A Look Ahead to the Next 10 Years
Dr. Mapara sees new directions for clinical care and research for the NewYork-Presbyterian and Columbia BMT and Cell Therapy Program as it enters its second decade. One objective is to replace the grueling, standard chemotherapy or irradiation-based conditioning that prepares BMT patients for stem cell transplantation with non-genotoxic approaches for patients who do not have underlying cancers. “There are potential antibody-mediated strategies that could be used without the damaging chemotherapy or radiation,” he says. “That could be a reality in the next five to 10 years.”
Dr.
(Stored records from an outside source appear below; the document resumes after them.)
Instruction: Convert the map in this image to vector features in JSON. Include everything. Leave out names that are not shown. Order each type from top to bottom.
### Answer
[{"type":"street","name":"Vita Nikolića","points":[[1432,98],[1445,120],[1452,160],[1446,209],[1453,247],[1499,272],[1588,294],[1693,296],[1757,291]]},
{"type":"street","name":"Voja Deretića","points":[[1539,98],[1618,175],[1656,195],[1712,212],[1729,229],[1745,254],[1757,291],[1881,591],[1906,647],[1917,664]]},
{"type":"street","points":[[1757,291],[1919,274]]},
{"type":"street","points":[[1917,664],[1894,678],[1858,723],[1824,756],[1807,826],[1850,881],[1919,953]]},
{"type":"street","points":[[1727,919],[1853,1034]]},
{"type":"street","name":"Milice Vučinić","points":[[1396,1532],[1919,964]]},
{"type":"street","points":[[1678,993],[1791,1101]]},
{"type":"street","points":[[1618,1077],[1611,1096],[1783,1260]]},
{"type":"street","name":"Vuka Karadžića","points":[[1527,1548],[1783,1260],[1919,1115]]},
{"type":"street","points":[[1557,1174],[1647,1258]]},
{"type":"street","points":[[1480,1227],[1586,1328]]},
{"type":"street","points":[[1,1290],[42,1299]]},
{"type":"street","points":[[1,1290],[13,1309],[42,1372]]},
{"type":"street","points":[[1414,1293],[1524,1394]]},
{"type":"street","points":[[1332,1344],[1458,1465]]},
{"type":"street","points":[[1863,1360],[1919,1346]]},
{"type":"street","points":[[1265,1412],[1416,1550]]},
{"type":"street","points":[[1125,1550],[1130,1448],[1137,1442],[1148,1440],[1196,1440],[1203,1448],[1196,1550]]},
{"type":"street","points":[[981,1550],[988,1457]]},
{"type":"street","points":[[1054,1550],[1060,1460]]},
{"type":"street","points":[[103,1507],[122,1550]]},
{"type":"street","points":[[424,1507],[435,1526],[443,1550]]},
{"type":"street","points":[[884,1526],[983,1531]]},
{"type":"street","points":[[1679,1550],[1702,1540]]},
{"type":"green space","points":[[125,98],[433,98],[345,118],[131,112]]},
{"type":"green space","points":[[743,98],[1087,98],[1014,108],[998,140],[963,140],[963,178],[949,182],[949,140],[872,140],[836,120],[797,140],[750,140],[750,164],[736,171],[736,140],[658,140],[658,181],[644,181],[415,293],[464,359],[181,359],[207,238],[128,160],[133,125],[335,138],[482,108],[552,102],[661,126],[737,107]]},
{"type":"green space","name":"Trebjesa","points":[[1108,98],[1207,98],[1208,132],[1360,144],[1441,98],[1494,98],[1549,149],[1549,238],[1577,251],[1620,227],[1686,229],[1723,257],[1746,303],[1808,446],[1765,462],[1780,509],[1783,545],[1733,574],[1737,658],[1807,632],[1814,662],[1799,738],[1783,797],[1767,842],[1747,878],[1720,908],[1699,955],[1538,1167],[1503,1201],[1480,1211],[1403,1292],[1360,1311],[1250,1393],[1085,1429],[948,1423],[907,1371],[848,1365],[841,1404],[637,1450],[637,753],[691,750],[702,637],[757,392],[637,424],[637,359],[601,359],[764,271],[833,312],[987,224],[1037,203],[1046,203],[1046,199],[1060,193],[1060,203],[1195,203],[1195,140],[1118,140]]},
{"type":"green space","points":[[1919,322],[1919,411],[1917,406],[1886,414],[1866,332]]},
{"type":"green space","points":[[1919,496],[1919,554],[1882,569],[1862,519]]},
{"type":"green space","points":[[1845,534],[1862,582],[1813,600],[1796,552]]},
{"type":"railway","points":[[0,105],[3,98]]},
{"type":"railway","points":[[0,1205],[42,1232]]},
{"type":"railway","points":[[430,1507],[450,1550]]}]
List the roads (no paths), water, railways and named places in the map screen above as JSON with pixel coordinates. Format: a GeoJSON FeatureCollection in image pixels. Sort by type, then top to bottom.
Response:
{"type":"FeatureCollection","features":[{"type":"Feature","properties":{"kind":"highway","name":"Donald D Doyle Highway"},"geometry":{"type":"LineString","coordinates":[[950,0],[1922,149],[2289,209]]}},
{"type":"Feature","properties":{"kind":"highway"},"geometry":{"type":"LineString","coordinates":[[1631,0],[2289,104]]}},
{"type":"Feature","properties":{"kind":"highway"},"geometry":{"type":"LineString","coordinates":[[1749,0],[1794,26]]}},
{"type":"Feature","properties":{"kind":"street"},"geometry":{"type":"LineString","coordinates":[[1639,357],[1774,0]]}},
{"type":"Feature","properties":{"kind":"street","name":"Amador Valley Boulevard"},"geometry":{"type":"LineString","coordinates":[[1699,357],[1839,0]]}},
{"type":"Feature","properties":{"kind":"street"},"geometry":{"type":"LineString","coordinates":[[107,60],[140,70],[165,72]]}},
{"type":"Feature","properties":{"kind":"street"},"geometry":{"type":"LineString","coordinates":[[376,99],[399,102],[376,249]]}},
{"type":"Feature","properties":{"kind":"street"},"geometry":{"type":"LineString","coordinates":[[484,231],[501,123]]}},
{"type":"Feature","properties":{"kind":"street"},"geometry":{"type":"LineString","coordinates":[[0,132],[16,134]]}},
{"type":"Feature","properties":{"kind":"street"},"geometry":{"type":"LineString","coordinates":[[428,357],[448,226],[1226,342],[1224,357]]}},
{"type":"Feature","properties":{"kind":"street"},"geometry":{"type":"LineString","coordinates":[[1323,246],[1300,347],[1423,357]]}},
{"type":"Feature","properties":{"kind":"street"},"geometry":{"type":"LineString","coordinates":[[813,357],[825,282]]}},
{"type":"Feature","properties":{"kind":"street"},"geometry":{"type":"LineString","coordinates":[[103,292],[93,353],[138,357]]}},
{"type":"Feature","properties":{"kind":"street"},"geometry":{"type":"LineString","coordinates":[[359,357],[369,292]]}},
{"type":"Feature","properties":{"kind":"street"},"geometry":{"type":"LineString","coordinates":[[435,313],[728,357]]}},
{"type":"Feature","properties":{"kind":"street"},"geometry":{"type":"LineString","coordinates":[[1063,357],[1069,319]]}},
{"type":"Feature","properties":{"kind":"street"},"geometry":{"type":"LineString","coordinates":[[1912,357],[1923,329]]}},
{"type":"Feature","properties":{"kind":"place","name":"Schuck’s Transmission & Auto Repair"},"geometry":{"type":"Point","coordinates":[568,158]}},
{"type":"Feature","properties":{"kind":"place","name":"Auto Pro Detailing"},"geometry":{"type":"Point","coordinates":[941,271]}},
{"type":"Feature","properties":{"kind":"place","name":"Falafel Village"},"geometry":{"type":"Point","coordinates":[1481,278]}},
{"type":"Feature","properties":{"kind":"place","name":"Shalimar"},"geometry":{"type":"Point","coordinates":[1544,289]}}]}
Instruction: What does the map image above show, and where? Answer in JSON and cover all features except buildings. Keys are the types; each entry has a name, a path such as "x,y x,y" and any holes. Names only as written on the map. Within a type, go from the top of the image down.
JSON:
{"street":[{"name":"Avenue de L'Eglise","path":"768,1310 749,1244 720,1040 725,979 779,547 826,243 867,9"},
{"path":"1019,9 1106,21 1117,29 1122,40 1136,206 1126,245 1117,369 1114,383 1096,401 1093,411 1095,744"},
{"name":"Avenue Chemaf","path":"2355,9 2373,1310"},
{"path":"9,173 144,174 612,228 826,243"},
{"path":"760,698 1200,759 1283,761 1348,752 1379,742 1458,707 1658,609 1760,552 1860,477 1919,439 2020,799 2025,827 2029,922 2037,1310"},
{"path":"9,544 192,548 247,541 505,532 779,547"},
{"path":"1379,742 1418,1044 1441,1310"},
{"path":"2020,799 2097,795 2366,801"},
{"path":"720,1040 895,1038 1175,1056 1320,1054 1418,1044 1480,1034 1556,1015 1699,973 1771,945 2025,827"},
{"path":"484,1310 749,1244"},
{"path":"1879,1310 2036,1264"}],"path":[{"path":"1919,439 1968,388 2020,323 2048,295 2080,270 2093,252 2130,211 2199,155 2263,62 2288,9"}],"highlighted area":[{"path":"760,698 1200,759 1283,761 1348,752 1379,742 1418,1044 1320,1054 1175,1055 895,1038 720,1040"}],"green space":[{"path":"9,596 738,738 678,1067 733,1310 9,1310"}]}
Mapara also expects to see cellular immunotherapies benefiting a larger swath of patients. “At the moment, transplant is still being used most of the time for cancer patients,” he says. “But with new tools in our hands, we will be able to broadly expand the application of these procedures for a large number of non-malignant diseases, including autoimmune diseases.”
Providing access to the most advanced therapies remains a top priority for the program. “We are able to offer highly innovative protocols and treatments for patients,” says Dr. Mapara. “And the nice thing is that with all those new developments, new horizons open up.”